The new shot of 13 is at the bottom of this page

M4 is considered one of the most remarkable globular clusters in the sky. It lies in Scorpius close to Antares.
As one of the prominent features in the summer Milky Way, it is also very well known by amateur astronomers. Anyone who has ever looked through a telescope can tell you that globular clusters are beyond description. The breathtaking beauty of these objects has never been captured on film, in my opinion. 

M4 in Scorpius
C11 SCT F6.3 15 min exposure on K Gold 1000

They do indeed remind me of a pile of diamonds on the jewelers counter. 

The stars in globular clusters were formed 10 to 12 billion years ago, while our galaxy was just a massive cloud of gas. These stars have watched this cloud churn and swirl, condense into pockets, and form the other stars in the galaxy. They are very old stars and have a very low metalicity. That is to say that they have practically no elements in them heavier than oxygen. They orbit the galaxy in the halo, not in the galactic disk. Their stars orbit in their massve bundle as a swarm of bees, never making a circular orbit. They are the caretakers of our galaxy.
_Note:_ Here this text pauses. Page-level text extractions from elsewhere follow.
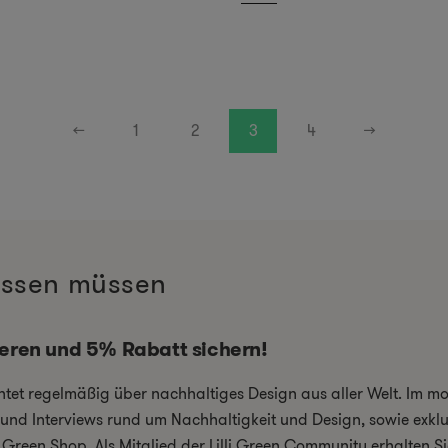
←
1
2
3
4
→
wissen müssen
ieren und 5% Rabatt sichern!
chtet regelmäßig über nachhaltiges Design aus aller Welt. Im 
el und Interviews rund um Nachhaltigkeit und Design, sowie exkl
i Green Shop. Als Mitglied der Lilli Green Community erhalten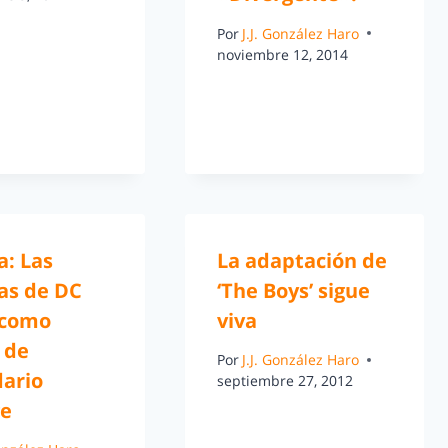
Por
J.J. González Haro
noviembre 12, 2014
a: Las
La adaptación de
as de DC
‘The Boys’ sigue
 como
viva
 de
Por
J.J. González Haro
dario
septiembre 27, 2012
ge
I was showing M5 to some eager 8 year olds one night in the 18" scope. One young lad had barely peeked in the eyepiece when he blurted out  "Wow! An explosion!".

He beckoned his parents to quickly come see. This is my favorite globular cluster. I like the color and patterns of stars in it. It is also very near a brilliant golden star that often shares the same field of view.

M5 measures 130 light years across and lies 23,500 light years away.


M5 in Serpens Caput

C11 SCT F6.3 15 min exposure on K Gold 1000 

The Great Globular Cluster M13 in Hercules

M13 is the great summer time favorite for most folks.  It's big, bright, and easy to find.

6 one minute exposures in each of RGB. C14 With F3.3 corrector, ST7

Although what you see more closely matches the film photograph above, this actually gives us some information about some of the stars in the cluster 

We see minor changes in their color. Different color characteristics can tell us various things about a star.  We can determine, start type, chemical composition, size, and age of a star from its color. It's really hard to get into any detail with film because the thousands of stars that make up this object are so bright.  Short exposures with a CCD camera give us an unusual opportunity to really get in close.